The term 'race' or 'genus' is used (1) if generation of things which have the same form is continuous, e.g. 'while the race of men lasts' means 'while the generation of them goes on continuously'.-(2) It is used with reference to that which first brought things into existence; for it is thus that some are called Hellenes by race and others Ionians, because the former proceed from Hellen and the latter from Ion as their first begetter. And the word is used in reference to the begetter more than to the matter, though people also get a race-name from the female, e.g. 'the descendants of Pyrrha'.-(3) There is genus in the sense in which 'plane' is the genus of plane figures and solid' of solids; for each of the figures is in the one case a plane of such and such a kind, and in the other a solid of such and such a kind; and this is what underlies the differentiae. Again (4) in definitions the first constituent element, which is included in the 'what', is the genus, whose differentiae the qualities are said to be 'Genus' then is used in all these ways, (1) in reference to continuous generation of the same kind, (2) in reference to the first mover which is of the same kind as the things it moves, (3) as matter; for that to which the differentia or quality belongs is the substratum, which we call matter.

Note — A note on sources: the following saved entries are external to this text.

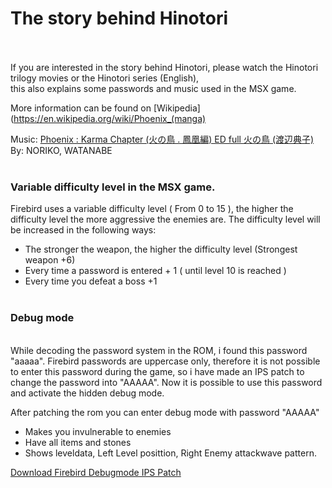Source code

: # The story behind Hinotori

<br><br>
If you are interested in the story behind Hinotori, please watch the Hinotori trilogy movies or the Hinotori series (English),  
this also explains some passwords and music used in the MSX game.

More information can be found on [Wikipedia](https://en.wikipedia.org/wiki/Phoenix_(manga)

Music: [Phoenix : Karma Chapter (火の鳥 . 鳳凰編) ED full 火の鳥 (渡辺典子)](https://www.youtube.com/watch?v=nF1Tr-Rxy7c "Phoenix : Karma Chapter (火の鳥 . 鳳凰編) ED full 火の鳥 (渡辺典子)")
By: NORIKO, WATANABE<br><br>

### Variable difficulty level in the MSX game.<br>

Firebird uses a variable difficulty level ( From 0 to 15 ),
the higher the difficulty level the more aggressive the enemies are.
The difficulty level will be increased in the following ways:
- The stronger the weapon, the higher the difficulty level (Strongest weapon +6)
- Every time a password is entered + 1 ( until level 10 is reached )
- Every time you defeat a boss +1
<br><br>

### Debug mode

<br>
While decoding the password system in the ROM, i found this password "aaaaa".
Firebird passwords are uppercase only, therefore it is not possible
to enter this password during the game, so i have made an IPS patch
to change the password into "AAAAA". Now it is possible to use
this password and activate the hidden debug mode.

After patching the rom you can enter debug mode with password "AAAAA"
- Makes you invulnerable to enemies
- Have all items and stones
- Shows leveldata, Left Level posittion, Right Enemy attackwave pattern.

[Download Firebird Debugmode IPS Patch](https://github.com/LarsThe18Th/Small-Projects/tree/master/MSX/IPS%20Patches/Firebird%20Debug%20Mode%20Patch "Download Firebird Debugmode IPS Patch")

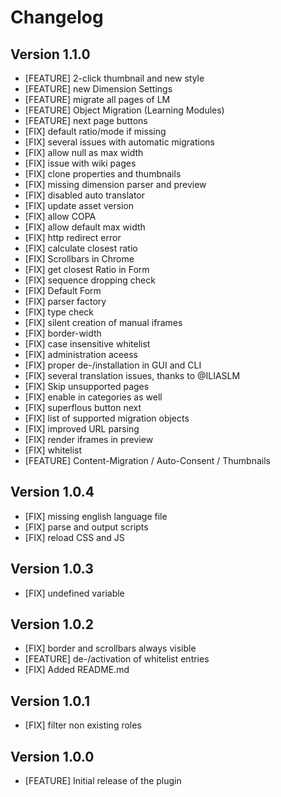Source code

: # Changelog

## Version 1.1.0
- [FEATURE] 2-click thumbnail and new style
- [FEATURE] new Dimension Settings
- [FEATURE] migrate all pages of LM
- [FEATURE] Object Migration (Learning Modules)
- [FEATURE] next page buttons
- [FIX] default ratio/mode if missing
- [FIX] several issues with automatic migrations
- [FIX] allow null as max width
- [FIX] issue with wiki pages
- [FIX] clone properties and thumbnails
- [FIX] missing dimension parser and preview
- [FIX] disabled auto translator
- [FIX] update asset version
- [FIX] allow COPA
- [FIX] allow default max width
- [FIX] http redirect error
- [FIX] calculate closest ratio
- [FIX] Scrollbars in Chrome
- [FIX] get closest Ratio in Form
- [FIX] sequence dropping check
- [FIX] Default Form
- [FIX] parser factory
- [FIX] type check
- [FIX] silent creation of manual iframes
- [FIX] border-width
- [FIX] case insensitive whitelist
- [FIX] administration aceess
- [FIX] proper de-/installation in GUI and CLI
- [FIX] several translation issues, thanks to @ILIASLM
- [FIX] Skip unsupported pages
- [FIX] enable in categories as well
- [FIX] superflous button next
- [FIX] list of supported migration objects
- [FIX] improved URL parsing
- [FIX] render iframes in preview
- [FIX] whitelist
- [FEATURE] Content-Migration / Auto-Consent / Thumbnails

## Version 1.0.4

- [FIX] missing english language file
- [FIX] parse and output scripts
- [FIX] reload CSS and JS

## Version 1.0.3

- [FIX] undefined variable

## Version 1.0.2

- [FIX] border and scrollbars always visible
- [FEATURE] de-/activation of whitelist entries
- [FIX] Added README.md

## Version 1.0.1

- [FIX] filter non existing roles

## Version 1.0.0

- [FEATURE] Initial release of the plugin 
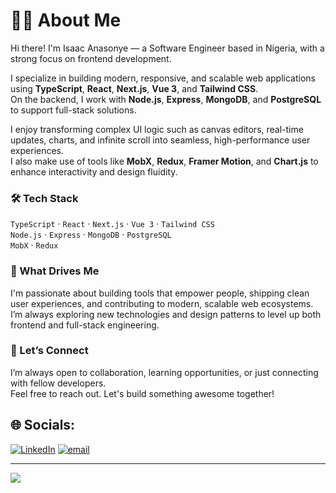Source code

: # 🧑‍💻 About Me

Hi there! I'm Isaac Anasonye — a Software Engineer based in Nigeria, with a strong focus on frontend development.

I specialize in building modern, responsive, and scalable web applications using **TypeScript**, **React**, **Next.js**, **Vue 3**, and **Tailwind CSS**.  
On the backend, I work with **Node.js**, **Express**, **MongoDB**, and **PostgreSQL** to support full-stack solutions.

I enjoy transforming complex UI logic such as canvas editors, real-time updates, charts, and infinite scroll into seamless, high-performance user experiences.  
I also make use of tools like **MobX**, **Redux**, **Framer Motion**, and **Chart.js** to enhance interactivity and design fluidity.

### 🛠️ Tech Stack
`TypeScript` · `React` · `Next.js` · `Vue 3` · `Tailwind CSS`  
`Node.js` · `Express` · `MongoDB` · `PostgreSQL`  
`MobX` · `Redux`

### 🌱 What Drives Me
I'm passionate about building tools that empower people, shipping clean user experiences, and contributing to modern, scalable web ecosystems.  
I’m always exploring new technologies and design patterns to level up both frontend and full-stack engineering.

### 🤝 Let’s Connect
I’m always open to collaboration, learning opportunities, or just connecting with fellow developers.  
Feel free to reach out. Let's build something awesome together!

## 🌐 Socials:
[![LinkedIn](https://img.shields.io/badge/LinkedIn-%230077B5.svg?logo=linkedin&logoColor=white)](https://linkedin.com/in/https://linkedin.com/in/isaacanasonye) [![email](https://img.shields.io/badge/Email-D14836?logo=gmail&logoColor=white)](mailto:isaaconyes80@gmail.com) 

---
[![](https://visitcount.itsvg.in/api?id=isaacprogi&icon=0&color=0)](https://visitcount.itsvg.in)


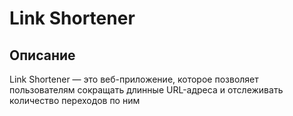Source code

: # Link Shortener

## Описание

Link Shortener — это веб-приложение, которое позволяет пользователям сокращать длинные URL-адреса и отслеживать количество переходов по ним
 
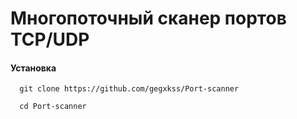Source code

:# Многопоточный сканер портов TCP/UDP

#### Установка

      git clone https://github.com/gegxkss/Port-scanner

      cd Port-scanner

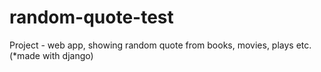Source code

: # random-quote-test
Project - web app, showing random quote from books, movies, plays etc. (*made with django)
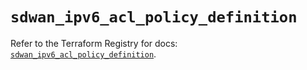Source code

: # `sdwan_ipv6_acl_policy_definition`

Refer to the Terraform Registry for docs: [`sdwan_ipv6_acl_policy_definition`](https://registry.terraform.io/providers/ciscodevnet/sdwan/0.8.0/docs/resources/ipv6_acl_policy_definition).
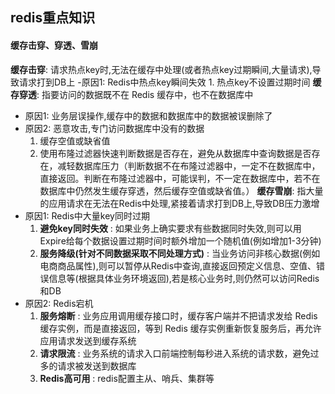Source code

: ## redis重点知识
#### 缓存击穿、穿透、雪崩
**缓存击穿**: 请求热点key时,无法在缓存中处理(或者热点key过期瞬间,大量请求),导致请求打到DB上
-原因1: Redis中热点key瞬间失效
    1. 热点key不设置过期时间
**缓存穿透**: 指要访问的数据既不在 Redis 缓存中，也不在数据库中
- 原因1: 业务层误操作,缓存中的数据和数据库中的数据被误删除了
- 原因2: 恶意攻击,专门访问数据库中没有的数据
    1. 缓存空值或缺省值
    2. 使用布隆过滤器快速判断数据是否存在，避免从数据库中查询数据是否存在，减轻数据库压力（判断数据不在布隆过滤器中，一定不在数据库中，直接返回。判断在布隆过滤器中，可能误判，不一定在数据库中，若不在数据库中仍然发生缓存穿透，然后缓存空值或缺省值。）
**缓存雪崩**: 指大量的应用请求在无法在Redis中处理,紧接着请求打到DB上,导致DB压力激增
- 原因1: Redis中大量key同时过期
    1. **避免key同时失效** : 如果业务上确实要求有些数据同时失效,则可以用Expire给每个数据设置过期时间时额外增加一个随机值(例如增加1-3分钟)
    2. **服务降级(针对不同数据采取不同处理方式)** : 当业务访问非核心数据(例如电商商品属性),则可以暂停从Redis中查询,直接返回预定义信息、空值、错误信息等(根据具体业务环境返回),若是核心业务时,则仍然可以访问Redis和DB
- 原因2: Redis宕机
    1. **服务熔断** : 业务应用调用缓存接口时，缓存客户端并不把请求发给 Redis 缓存实例，而是直接返回，等到 Redis 缓存实例重新恢复服务后，再允许应用请求发送到缓存系统
    2. **请求限流** : 业务系统的请求入口前端控制每秒进入系统的请求数，避免过多的请求被发送到数据库
    3. **Redis高可用** : redis配置主从、哨兵、集群等
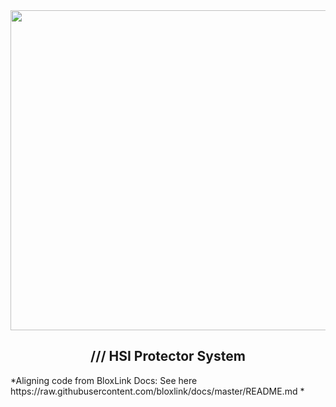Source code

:<div align="center">
    <img src="https://github.com/ProjectHSI/HSIProtectorSystemWiki/blob/master/0001.png?raw=true" height="512" width="512">
    <h2>/// HSI Protector System</h2>
</div>
*Aligning code from BloxLink Docs: See here https://raw.githubusercontent.com/bloxlink/docs/master/README.md *
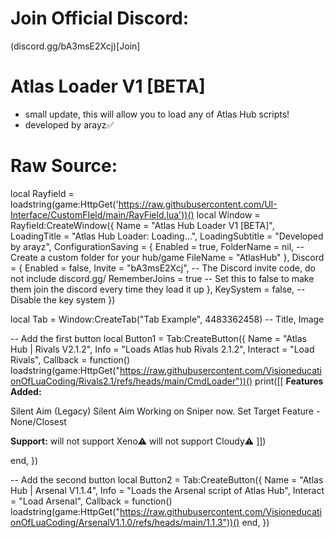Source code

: # Join Official Discord:
(discord.gg/bA3msE2Xcj)[Join]

# Atlas Loader V1 [BETA]
- small update, this will allow you to load any of Atlas Hub scripts!
- developed by arayz✅

# Raw Source:

local Rayfield = loadstring(game:HttpGet('https://raw.githubusercontent.com/UI-Interface/CustomFIeld/main/RayField.lua'))()
local Window = Rayfield:CreateWindow({
   Name = "Atlas Hub Loader V1 [BETA]",
   LoadingTitle = "Atlas Hub Loader: Loading...",
   LoadingSubtitle = "Developed by arayz",
   ConfigurationSaving = {
      Enabled = true,
      FolderName = nil, -- Create a custom folder for your hub/game
      FileName = "AtlasHub"
   },
   Discord = {
      Enabled = false,
      Invite = "bA3msE2Xcj", -- The Discord invite code, do not include discord.gg/
      RememberJoins = true -- Set this to false to make them join the discord every time they load it up
   },
   KeySystem = false, -- Disable the key system
})

local Tab = Window:CreateTab("Tab Example", 4483362458) -- Title, Image

-- Add the first button
local Button1 = Tab:CreateButton({
   Name = "Atlas Hub | Rivals V2.1.2",
   Info = "Loads Atlas hub Rivals 2.1.2",
   Interact = "Load Rivals",
   Callback = function()
      loadstring(game:HttpGet("https://raw.githubusercontent.com/VisioneducationOfLuaCoding/Rivals2.1/refs/heads/main/CmdLoader"))()
      print([[
**Features Added:**

Silent Aim (Legacy)
Silent Aim Working on Sniper now.
Set Target Feature - None/Closest

**Support:**
will not support Xeno⚠️
will not support Cloudy⚠️
]])

   end,
})

-- Add the second button
local Button2 = Tab:CreateButton({
   Name = "Atlas Hub | Arsenal V1.1.4",
   Info = "Loads the Arsenal script of Atlas Hub",
   Interact = "Load Arsenal",
   Callback = function()
      loadstring(game:HttpGet("https://raw.githubusercontent.com/VisioneducationOfLuaCoding/ArsenalV1.1.0/refs/heads/main/1.1.3"))()
   end,
})

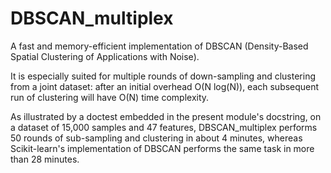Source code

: # DBSCAN_multiplex
A fast and memory-efficient implementation of DBSCAN (Density-Based Spatial Clustering of Applications with Noise).

It is especially suited for multiple rounds of down-sampling and clustering from a joint dataset: after an initial overhead O(N log(N)), each subsequent run of clustering will have O(N) time complexity. 

As illustrated by a doctest embedded in the present module's docstring, on a dataset of 15,000 samples and 47 features, DBSCAN_multiplex performs 50 rounds of sub-sampling and clustering in about 4 minutes, whereas Scikit-learn's implementation of DBSCAN performs the same task in more than 28 minutes.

Those things are said to be 'other in genus' whose proximate substratum is different, and which are not analysed the one into the other nor both into the same thing (e.g. form and matter are different in genus); and things which belong to different categories of being (for some of the things that are said to 'be' signify essence, others a quality, others the other categories we have before distinguished); these also are not analysed either into one another or into some one thing.